» WHAT THE TASK REQUIRES
Since the copy must match the original, write out each record word for word, skipping only the pictures.

══ RECORDS PROVIDED ══

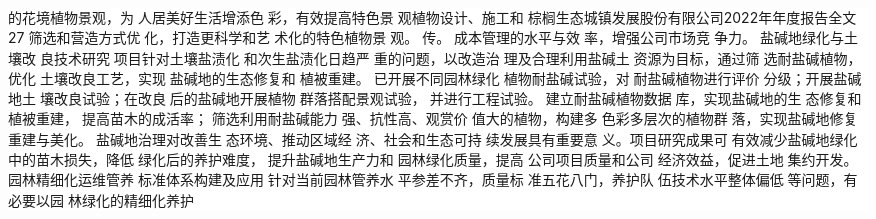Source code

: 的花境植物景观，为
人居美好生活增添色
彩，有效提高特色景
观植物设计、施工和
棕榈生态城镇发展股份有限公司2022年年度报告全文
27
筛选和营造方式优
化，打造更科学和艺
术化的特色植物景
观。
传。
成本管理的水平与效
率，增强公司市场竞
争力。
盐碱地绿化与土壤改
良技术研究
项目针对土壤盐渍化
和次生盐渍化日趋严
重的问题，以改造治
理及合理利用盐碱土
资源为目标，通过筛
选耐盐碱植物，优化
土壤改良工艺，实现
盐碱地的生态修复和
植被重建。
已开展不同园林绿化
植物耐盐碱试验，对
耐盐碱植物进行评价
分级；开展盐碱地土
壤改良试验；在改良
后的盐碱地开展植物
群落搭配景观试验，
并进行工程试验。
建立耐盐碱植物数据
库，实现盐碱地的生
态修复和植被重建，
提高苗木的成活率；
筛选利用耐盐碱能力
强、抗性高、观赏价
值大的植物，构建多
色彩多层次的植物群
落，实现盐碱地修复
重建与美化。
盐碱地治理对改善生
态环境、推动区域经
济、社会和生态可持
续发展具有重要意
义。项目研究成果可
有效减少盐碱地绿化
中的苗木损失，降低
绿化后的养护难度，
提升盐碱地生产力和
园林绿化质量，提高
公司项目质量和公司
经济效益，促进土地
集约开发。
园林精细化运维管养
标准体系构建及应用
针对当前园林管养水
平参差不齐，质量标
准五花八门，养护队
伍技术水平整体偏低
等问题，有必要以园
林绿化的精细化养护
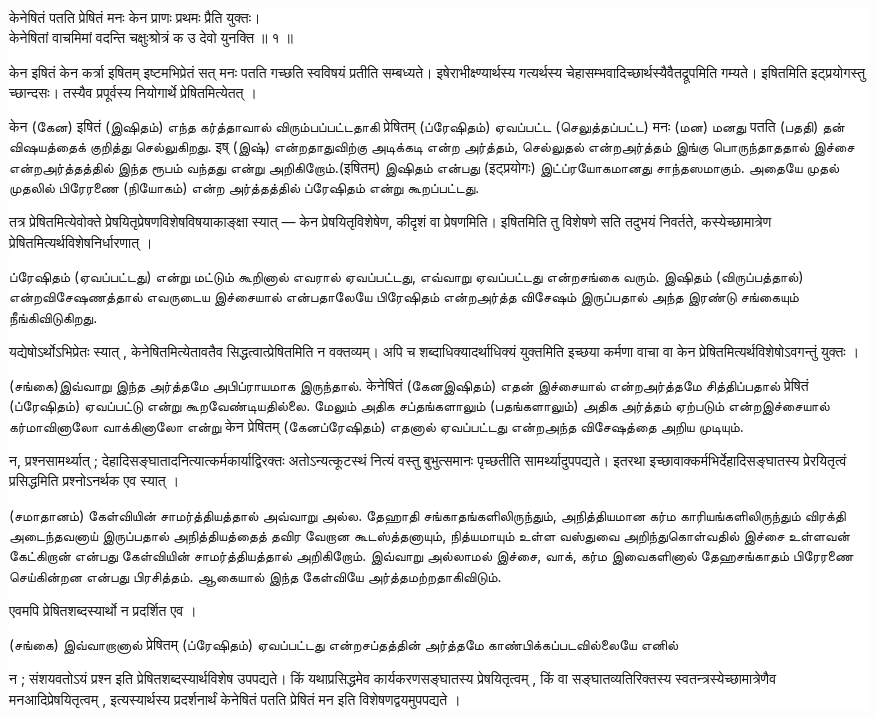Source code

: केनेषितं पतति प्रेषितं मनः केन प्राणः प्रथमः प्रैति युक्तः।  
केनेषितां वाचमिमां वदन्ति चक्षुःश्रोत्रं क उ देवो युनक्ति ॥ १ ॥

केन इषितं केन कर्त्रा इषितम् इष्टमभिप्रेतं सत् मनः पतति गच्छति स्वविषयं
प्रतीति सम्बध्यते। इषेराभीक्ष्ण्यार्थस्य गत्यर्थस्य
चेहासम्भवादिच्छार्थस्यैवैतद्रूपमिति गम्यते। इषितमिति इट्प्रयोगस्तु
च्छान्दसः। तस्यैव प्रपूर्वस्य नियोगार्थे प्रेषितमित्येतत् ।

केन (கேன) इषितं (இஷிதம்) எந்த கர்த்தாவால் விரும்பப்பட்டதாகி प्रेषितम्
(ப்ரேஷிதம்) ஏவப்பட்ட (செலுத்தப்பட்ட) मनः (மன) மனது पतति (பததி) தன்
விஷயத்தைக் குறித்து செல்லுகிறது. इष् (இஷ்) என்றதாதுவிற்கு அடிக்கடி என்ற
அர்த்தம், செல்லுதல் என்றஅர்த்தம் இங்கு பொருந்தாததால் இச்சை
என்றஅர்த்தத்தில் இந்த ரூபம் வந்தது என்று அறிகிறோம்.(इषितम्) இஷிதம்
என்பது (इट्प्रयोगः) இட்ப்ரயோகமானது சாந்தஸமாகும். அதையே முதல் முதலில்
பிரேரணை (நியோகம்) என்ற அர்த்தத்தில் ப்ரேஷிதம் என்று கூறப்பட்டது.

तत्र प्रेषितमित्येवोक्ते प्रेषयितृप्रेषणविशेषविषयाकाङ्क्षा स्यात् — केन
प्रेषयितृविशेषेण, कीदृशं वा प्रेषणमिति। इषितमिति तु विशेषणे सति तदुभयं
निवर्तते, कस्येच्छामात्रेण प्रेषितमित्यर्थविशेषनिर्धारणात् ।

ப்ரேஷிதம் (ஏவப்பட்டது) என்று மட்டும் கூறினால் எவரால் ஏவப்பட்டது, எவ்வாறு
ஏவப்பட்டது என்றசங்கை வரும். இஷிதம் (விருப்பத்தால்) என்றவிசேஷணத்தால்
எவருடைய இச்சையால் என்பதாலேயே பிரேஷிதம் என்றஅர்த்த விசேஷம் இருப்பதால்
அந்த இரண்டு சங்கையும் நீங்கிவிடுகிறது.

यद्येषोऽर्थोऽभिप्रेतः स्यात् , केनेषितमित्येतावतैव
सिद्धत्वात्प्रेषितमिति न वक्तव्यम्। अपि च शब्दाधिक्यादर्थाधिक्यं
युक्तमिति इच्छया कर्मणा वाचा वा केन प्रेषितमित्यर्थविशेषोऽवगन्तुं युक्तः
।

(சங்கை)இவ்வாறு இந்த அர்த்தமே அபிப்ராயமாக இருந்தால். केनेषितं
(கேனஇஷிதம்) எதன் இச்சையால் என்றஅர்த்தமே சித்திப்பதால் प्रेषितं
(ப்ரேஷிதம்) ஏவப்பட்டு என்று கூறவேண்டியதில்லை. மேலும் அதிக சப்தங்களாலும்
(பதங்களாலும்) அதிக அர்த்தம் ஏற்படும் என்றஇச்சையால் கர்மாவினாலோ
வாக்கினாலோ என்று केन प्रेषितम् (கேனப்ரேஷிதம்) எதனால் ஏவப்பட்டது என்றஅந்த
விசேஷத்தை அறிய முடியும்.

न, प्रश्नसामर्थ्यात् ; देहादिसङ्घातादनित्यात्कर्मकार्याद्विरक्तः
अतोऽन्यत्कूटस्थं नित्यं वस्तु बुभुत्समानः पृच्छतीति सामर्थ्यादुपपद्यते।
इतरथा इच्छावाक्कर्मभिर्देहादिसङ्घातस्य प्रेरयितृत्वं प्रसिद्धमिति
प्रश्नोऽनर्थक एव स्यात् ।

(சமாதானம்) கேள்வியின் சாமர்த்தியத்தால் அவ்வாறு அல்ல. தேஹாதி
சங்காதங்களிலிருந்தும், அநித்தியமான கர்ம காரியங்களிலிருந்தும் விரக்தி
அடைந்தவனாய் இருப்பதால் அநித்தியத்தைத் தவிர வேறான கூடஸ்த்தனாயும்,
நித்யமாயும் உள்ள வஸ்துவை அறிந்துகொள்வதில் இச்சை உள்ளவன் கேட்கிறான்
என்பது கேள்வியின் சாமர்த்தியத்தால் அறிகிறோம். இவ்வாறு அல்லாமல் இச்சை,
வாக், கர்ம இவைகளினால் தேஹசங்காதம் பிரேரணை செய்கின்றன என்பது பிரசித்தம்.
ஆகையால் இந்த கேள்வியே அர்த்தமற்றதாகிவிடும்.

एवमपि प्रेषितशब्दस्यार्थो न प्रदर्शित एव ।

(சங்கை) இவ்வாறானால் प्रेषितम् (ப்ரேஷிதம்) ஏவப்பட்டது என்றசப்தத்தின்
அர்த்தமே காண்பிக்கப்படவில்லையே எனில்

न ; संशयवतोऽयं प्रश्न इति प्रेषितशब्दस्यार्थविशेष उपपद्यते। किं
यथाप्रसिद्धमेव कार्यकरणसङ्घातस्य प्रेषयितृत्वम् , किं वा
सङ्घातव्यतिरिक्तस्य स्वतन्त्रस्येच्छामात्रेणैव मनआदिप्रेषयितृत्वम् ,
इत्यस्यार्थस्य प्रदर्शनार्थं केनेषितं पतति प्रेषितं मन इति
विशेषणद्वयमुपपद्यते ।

═══

» WRITTEN ANSWER
Source code

: 的花境植物景观，为
人居美好生活增添色
彩，有效提高特色景
观植物设计、施工和
棕榈生态城镇发展股份有限公司2022年年度报告全文
27
筛选和营造方式优
化，打造更科学和艺
术化的特色植物景
观。
传。
成本管理的水平与效
率，增强公司市场竞
争力。
盐碱地绿化与土壤改
良技术研究
项目针对土壤盐渍化
和次生盐渍化日趋严
重的问题，以改造治
理及合理利用盐碱土
资源为目标，通过筛
选耐盐碱植物，优化
土壤改良工艺，实现
盐碱地的生态修复和
植被重建。
已开展不同园林绿化
植物耐盐碱试验，对
耐盐碱植物进行评价
分级；开展盐碱地土
壤改良试验；在改良
后的盐碱地开展植物
群落搭配景观试验，
并进行工程试验。
建立耐盐碱植物数据
库，实现盐碱地的生
态修复和植被重建，
提高苗木的成活率；
筛选利用耐盐碱能力
强、抗性高、观赏价
值大的植物，构建多
色彩多层次的植物群
落，实现盐碱地修复
重建与美化。
盐碱地治理对改善生
态环境、推动区域经
济、社会和生态可持
续发展具有重要意
义。项目研究成果可
有效减少盐碱地绿化
中的苗木损失，降低
绿化后的养护难度，
提升盐碱地生产力和
园林绿化质量，提高
公司项目质量和公司
经济效益，促进土地
集约开发。
园林精细化运维管养
标准体系构建及应用
针对当前园林管养水
平参差不齐，质量标
准五花八门，养护队
伍技术水平整体偏低
等问题，有必要以园
林绿化的精细化养护
Source code

: केनेषितं पतति प्रेषितं मनः केन प्राणः प्रथमः प्रैति युक्तः।  
केनेषितां वाचमिमां वदन्ति चक्षुःश्रोत्रं क उ देवो युनक्ति ॥ १ ॥

केन इषितं केन कर्त्रा इषितम् इष्टमभिप्रेतं सत् मनः पतति गच्छति स्वविषयं
प्रतीति सम्बध्यते। इषेराभीक्ष्ण्यार्थस्य गत्यर्थस्य
चेहासम्भवादिच्छार्थस्यैवैतद्रूपमिति गम्यते। इषितमिति इट्प्रयोगस्तु
च्छान्दसः। तस्यैव प्रपूर्वस्य नियोगार्थे प्रेषितमित्येतत् ।

केन (கேன) इषितं (இஷிதம்) எந்த கர்த்தாவால் விரும்பப்பட்டதாகி प्रेषितम्
(ப்ரேஷிதம்) ஏவப்பட்ட (செலுத்தப்பட்ட) मनः (மன) மனது पतति (பததி) தன்
விஷயத்தைக் குறித்து செல்லுகிறது. इष् (இஷ்) என்றதாதுவிற்கு அடிக்கடி என்ற
அர்த்தம், செல்லுதல் என்றஅர்த்தம் இங்கு பொருந்தாததால் இச்சை
என்றஅர்த்தத்தில் இந்த ரூபம் வந்தது என்று அறிகிறோம்.(इषितम्) இஷிதம்
என்பது (इट्प्रयोगः) இட்ப்ரயோகமானது சாந்தஸமாகும். அதையே முதல் முதலில்
பிரேரணை (நியோகம்) என்ற அர்த்தத்தில் ப்ரேஷிதம் என்று கூறப்பட்டது.

तत्र प्रेषितमित्येवोक्ते प्रेषयितृप्रेषणविशेषविषयाकाङ्क्षा स्यात् — केन
प्रेषयितृविशेषेण, कीदृशं वा प्रेषणमिति। इषितमिति तु विशेषणे सति तदुभयं
निवर्तते, कस्येच्छामात्रेण प्रेषितमित्यर्थविशेषनिर्धारणात् ।

ப்ரேஷிதம் (ஏவப்பட்டது) என்று மட்டும் கூறினால் எவரால் ஏவப்பட்டது, எவ்வாறு
ஏவப்பட்டது என்றசங்கை வரும். இஷிதம் (விருப்பத்தால்) என்றவிசேஷணத்தால்
எவருடைய இச்சையால் என்பதாலேயே பிரேஷிதம் என்றஅர்த்த விசேஷம் இருப்பதால்
அந்த இரண்டு சங்கையும் நீங்கிவிடுகிறது.

यद्येषोऽर्थोऽभिप्रेतः स्यात् , केनेषितमित्येतावतैव
सिद्धत्वात्प्रेषितमिति न वक्तव्यम्। अपि च शब्दाधिक्यादर्थाधिक्यं
युक्तमिति इच्छया कर्मणा वाचा वा केन प्रेषितमित्यर्थविशेषोऽवगन्तुं युक्तः
।

(சங்கை)இவ்வாறு இந்த அர்த்தமே அபிப்ராயமாக இருந்தால். केनेषितं
(கேனஇஷிதம்) எதன் இச்சையால் என்றஅர்த்தமே சித்திப்பதால் प्रेषितं
(ப்ரேஷிதம்) ஏவப்பட்டு என்று கூறவேண்டியதில்லை. மேலும் அதிக சப்தங்களாலும்
(பதங்களாலும்) அதிக அர்த்தம் ஏற்படும் என்றஇச்சையால் கர்மாவினாலோ
வாக்கினாலோ என்று केन प्रेषितम् (கேனப்ரேஷிதம்) எதனால் ஏவப்பட்டது என்றஅந்த
விசேஷத்தை அறிய முடியும்.

न, प्रश्नसामर्थ्यात् ; देहादिसङ्घातादनित्यात्कर्मकार्याद्विरक्तः
अतोऽन्यत्कूटस्थं नित्यं वस्तु बुभुत्समानः पृच्छतीति सामर्थ्यादुपपद्यते।
इतरथा इच्छावाक्कर्मभिर्देहादिसङ्घातस्य प्रेरयितृत्वं प्रसिद्धमिति
प्रश्नोऽनर्थक एव स्यात् ।

(சமாதானம்) கேள்வியின் சாமர்த்தியத்தால் அவ்வாறு அல்ல. தேஹாதி
சங்காதங்களிலிருந்தும், அநித்தியமான கர்ம காரியங்களிலிருந்தும் விரக்தி
அடைந்தவனாய் இருப்பதால் அநித்தியத்தைத் தவிர வேறான கூடஸ்த்தனாயும்,
நித்யமாயும் உள்ள வஸ்துவை அறிந்துகொள்வதில் இச்சை உள்ளவன் கேட்கிறான்
என்பது கேள்வியின் சாமர்த்தியத்தால் அறிகிறோம். இவ்வாறு அல்லாமல் இச்சை,
வாக், கர்ம இவைகளினால் தேஹசங்காதம் பிரேரணை செய்கின்றன என்பது பிரசித்தம்.
ஆகையால் இந்த கேள்வியே அர்த்தமற்றதாகிவிடும்.

एवमपि प्रेषितशब्दस्यार्थो न प्रदर्शित एव ।

(சங்கை) இவ்வாறானால் प्रेषितम् (ப்ரேஷிதம்) ஏவப்பட்டது என்றசப்தத்தின்
அர்த்தமே காண்பிக்கப்படவில்லையே எனில்

न ; संशयवतोऽयं प्रश्न इति प्रेषितशब्दस्यार्थविशेष उपपद्यते। किं
यथाप्रसिद्धमेव कार्यकरणसङ्घातस्य प्रेषयितृत्वम् , किं वा
सङ्घातव्यतिरिक्तस्य स्वतन्त्रस्येच्छामात्रेणैव मनआदिप्रेषयितृत्वम् ,
इत्यस्यार्थस्य प्रदर्शनार्थं केनेषितं पतति प्रेषितं मन इति
विशेषणद्वयमुपपद्यते ।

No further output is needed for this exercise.